U of T teams up with schools in Canada, around the world to share cybersecurity intelligence

a computer server room with many racks of computers

(Photo by Erik Isakson via Getty Images)

From ransomware to espionage, educational institutions face a growing number of cybersecurity threats – which is why the University of Toronto is working with schools in Canada and abroad to thwart attacks by sharing data in real-time.

For nearly a year, the Canadian Shared Security Operations Centre (CanSSOC), for which U of T serves as administrative lead, has been piloting a threat feed that sends members immediate information on suspicious activity and potential breaches, all while protecting the anonymity of affected institutions.

Now, CanSSOC will be partnering with organizations in the United States, Australia and the United Kingdom to extend this intelligence-sharing well beyond Canadian borders.

Isaac Straley Isaac Straley
(photo by Lisa Sakulensky)

“This is unprecedented,” says Isaac Straley, who is the chief information security officer for both CanSSOC and U of T.

“With this partnership, we’re really building relationships and working together to tackle this international problem.”

CanSSOC serves universities, colleges, polytechniques and CÉGEPs across Canada. U of T was one of six founding institutions alongside the University of Alberta, University of British Columbia, McGill University, McMaster University and Ryerson University – but the consortium has the goal of serving more than 200 educational institutions of varying sizes.

Jill Kowalchuk, the organization’s director, says the organization was founded out of a desire to combine essential resources in the war against cyberattacks

“Our motto at CanSSOC is: ‘Better than what we can do on our own, always in partnership,’” she says. “We recognize the value and strength built through co-ordinated and community-focused approaches to security threats.”

The new crossborder partnership will see CanSSOC collaborate with Jisc in the U.K., AARNet in Australia and OmniSOC in the U.S., all of which co-ordinate collective approaches similar to CanSSOC in their respective countries.

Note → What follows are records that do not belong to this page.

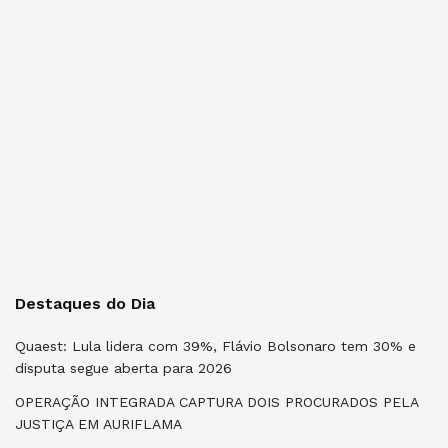
Destaques do Dia
Quaest: Lula lidera com 39%, Flávio Bolsonaro tem 30% e
disputa segue aberta para 2026
OPERAÇÃO INTEGRADA CAPTURA DOIS PROCURADOS PELA
JUSTIÇA EM AURIFLAMA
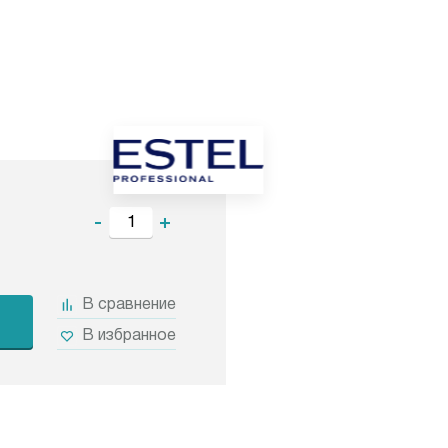
-
+
В сравнение
В избранное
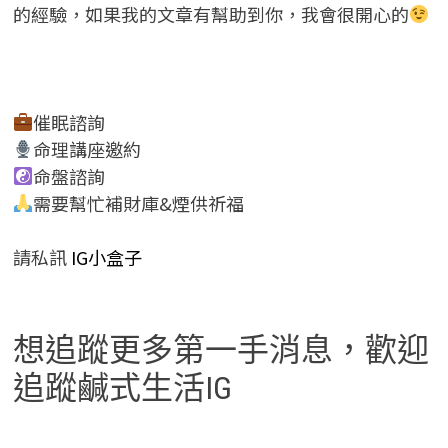
的經驗，如果我的文章有幫助到你，我會很開心的
催眠諮詢
命理講座邀約
命盤諮詢
需要幫忙補財庫&煙供祈福
請私訊
IG小盒子
想追蹤更多第一手消息，歡迎
追蹤鹹式生活IG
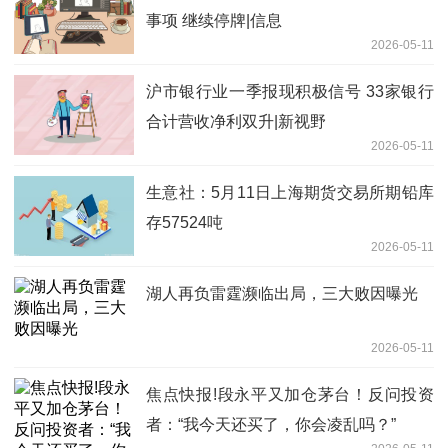
事项 继续停牌|信息
2026-05-11
沪市银行业一季报现积极信号 33家银行
合计营收净利双升|新视野
2026-05-11
生意社：5月11日上海期货交易所期铅库
存57524吨
2026-05-11
湖人再负雷霆濒临出局，三大败因曝光
2026-05-11
焦点快报!段永平又加仓茅台！反问投资
者：“我今天还买了，你会凌乱吗？”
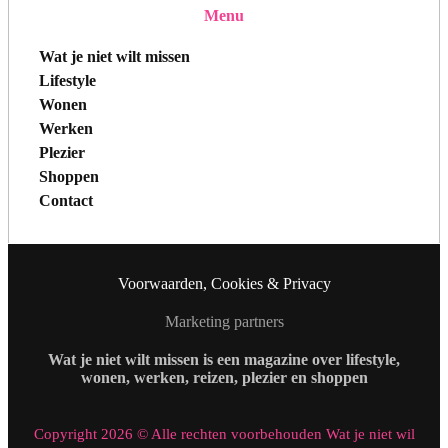
Menu
Wat je niet wilt missen
Lifestyle
Wonen
Werken
Plezier
Shoppen
Contact
Voorwaarden, Cookies & Privacy
Marketing partners
Wat je niet wilt missen is een magazine over lifestyle,
wonen, werken, reizen, plezier en shoppen
Copyright 2026 © Alle rechten voorbehouden Wat je niet wil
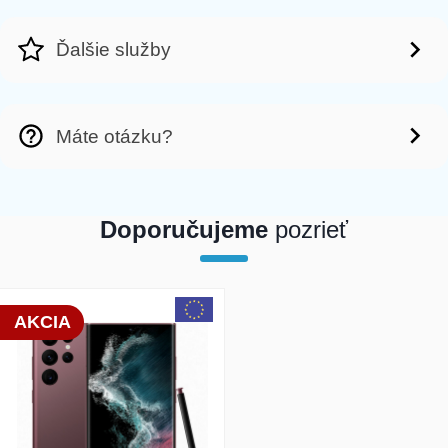
Ďalšie služby
Máte otázku?
Doporučujeme
pozrieť
array(1) { [0]=> int(26064) }
AKCIA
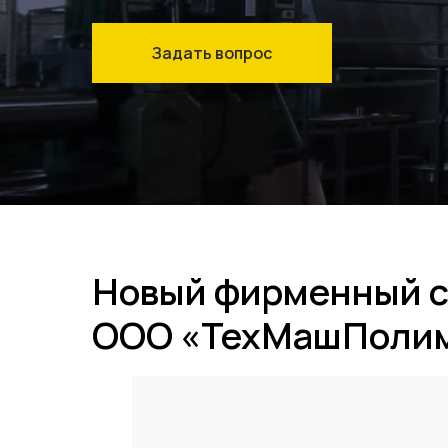
Задать вопрос
Новый фирменный с
ООО «ТехМашПоли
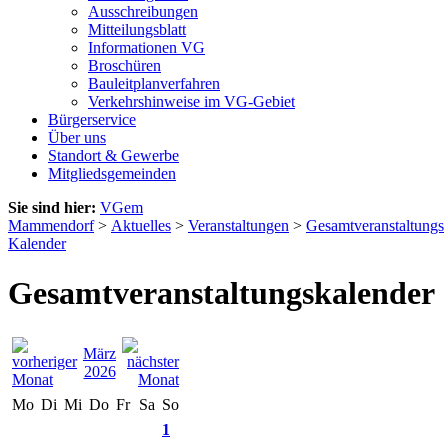
Ausschreibungen
Mitteilungsblatt
Informationen VG
Broschüren
Bauleitplanverfahren
Verkehrshinweise im VG-Gebiet
Bürgerservice
Über uns
Standort & Gewerbe
Mitgliedsgemeinden
Sie sind hier:
VGem
Mammendorf
>
Aktuelles
>
Veranstaltungen
>
Gesamtveranstaltungs
Kalender
Gesamtveranstaltungskalender
März
2026
Mo
Di
Mi
Do
Fr
Sa
So
1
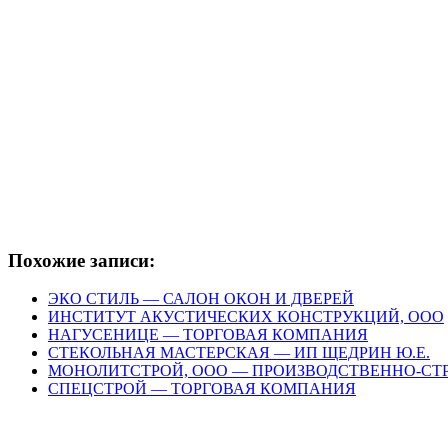
Похожие записи:
ЭКО СТИЛЬ — САЛОН ОКОН И ДВЕРЕЙ
ИНСТИТУТ АКУСТИЧЕСКИХ КОНСТРУКЦИЙ, ООО
НАГУСЕНИЦЕ — ТОРГОВАЯ КОМПАНИЯ
СТЕКОЛЬНАЯ МАСТЕРСКАЯ — ИП ЩЕДРИН Ю.Е.
МОНОЛИТСТРОЙ, ООО — ПРОИЗВОДСТВЕННО-С
СПЕЦСТРОЙ — ТОРГОВАЯ КОМПАНИЯ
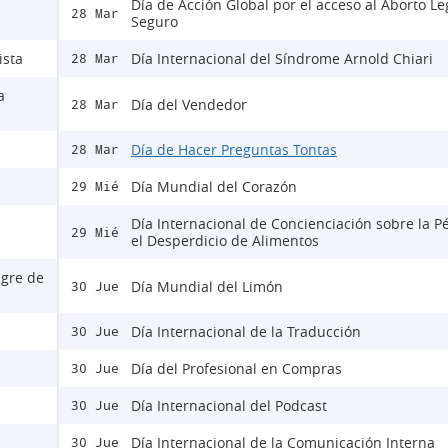
Día de Acción Global por el acceso al Aborto Le
28 Mar
Seguro
ista
Día Internacional del Síndrome Arnold Chiari
28 Mar
a
Día del Vendedor
28 Mar
Día de Hacer Preguntas Tontas
28 Mar
Día Mundial del Corazón
29 Mié
Día Internacional de Concienciación sobre la P
29 Mié
el Desperdicio de Alimentos
ngre de
Día Mundial del Limón
30 Jue
Día Internacional de la Traducción
30 Jue
Día del Profesional en Compras
30 Jue
Día Internacional del Podcast
30 Jue
Día Internacional de la Comunicación Interna
30 Jue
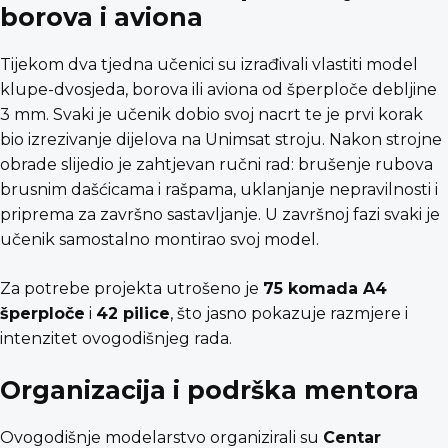
borova i aviona
Tijekom dva tjedna učenici su izrađivali vlastiti model
klupe-dvosjeda, borova ili aviona od šperploče debljine
3 mm. Svaki je učenik dobio svoj nacrt te je prvi korak
bio izrezivanje dijelova na Unimsat stroju. Nakon strojne
obrade slijedio je zahtjevan ručni rad: brušenje rubova
brusnim dašćicama i rašpama, uklanjanje nepravilnosti i
priprema za završno sastavljanje. U završnoj fazi svaki je
učenik samostalno montirao svoj model.
Za potrebe projekta utrošeno je
75 komada A4
šperploče
i
42 pilice
, što jasno pokazuje razmjere i
intenzitet ovogodišnjeg rada.
Organizacija i podrška mentora
Ovogodišnje modelarstvo organizirali su
Centar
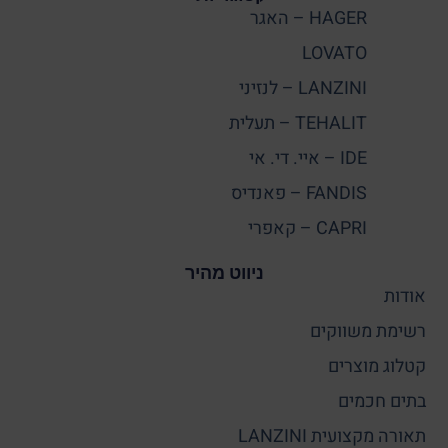
HAGER – האגר
LOVATO
LANZINI – לנזיני
TEHALIT – תעלית
IDE – איי. די. אי
FANDIS – פאנדיס
CAPRI – קאפרי
ניווט מהיר
אודות
רשימת משווקים
קטלוג מוצרים
בתים חכמים
תאורה מקצועית LANZINI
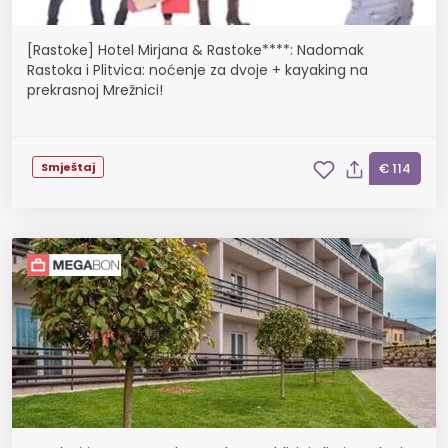
[Rastoke] Hotel Mirjana & Rastoke****: Nadomak
Rastoka i Plitvica: noćenje za dvoje + kayaking na
prekrasnoj Mrežnici!
Smještaj
€ 114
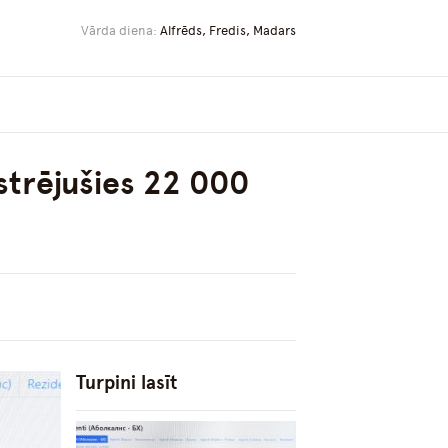
Vārda diena:
Alfrēds, Fredis, Madars
strējušies 22 000
Turpini lasīt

“This global threat intelligence gives OmniSOC analysts a unique perspective,” says OmniSOC executive director Von Welch in a statement. “This is a great example of global collaboration in the face of a global threat.”

Experts say universities are highly appealing targets of cyberattacks because they oversee vast amounts of critical infrastructure, research data and personal information. The Canadian Centre for Cyber Security warned last May that cyber threat actors were taking advantage of the pandemic to carry out malicious and fraudulent activities against academic institutions involved in COVID-19 research and development, with attackers posing as legitimate businesses to try to spread misinformation, obtain sensitive information or gain funding.

Straley says the entities plotting such cyberattacks range from criminal groups using ransomware to extract money to nation-state actors aiming to disrupt public infrastructure or engage in espionage. What they all have in common, he says, is a wealth of resources at their disposal, placing many public educational institutions at a disadvantage when it comes to confronting these threats.

“We’ve got a high technology footprint that has a high amount of exposure to the Internet, and that just leads to a higher risk,” says Straley. “We [are also facing] very sophisticated actors. It’s not possible to protect everything.”

“CanSSOC’s threat feed allows institutions to pool resources in a single national service that funnels real-time data, curated for the sector, to members, thereby giving them an opportunity to more quickly respond to threats as they arise,” adds Bo Wandschneider, U of T’s chief information officer.

The intelligence is gathered from private and governmental sources, and, critically, from the member institutions themselves. The international partners will now also contribute to the knowledge base, which is subsequently curated by CanSSOC and shared. The identity of the affected institution is kept anonymous throughout.

Organizations have the option to either automatically block suspicious activity or manually monitor and prioritize threats.

“Through this process, we can get protection sometimes within minutes,” says Straley.

The threat feed will be provided to all eligible research and education institutions connected to Canada’s National Research and Education Network (NREN) thanks to funding from CANARIE’s Cybersecurity Initiatives Program, which supports initiatives that strengthen the cybersecurity of Canada’s research and education sector.

“In today’s world, many people see cyber security as the fourth line in our national defence structure, and it is important for us to engage at the local, provincial and national level,” Wandschneider says.

Scott Mabury, U of T’s vice-president, operations and real estate partnerships, says the university is pleased to be working with partners across Canada, including the provincial organizations in the NREN, and around the world to enhance cybersecurity protections for educational institutions.  

“The valuable data gleaned from threat feed and our global collaboration will enable U of T to more fully safeguard the privacy of our community and the cutting-edge research that our researchers are undertaking,” Mabury says.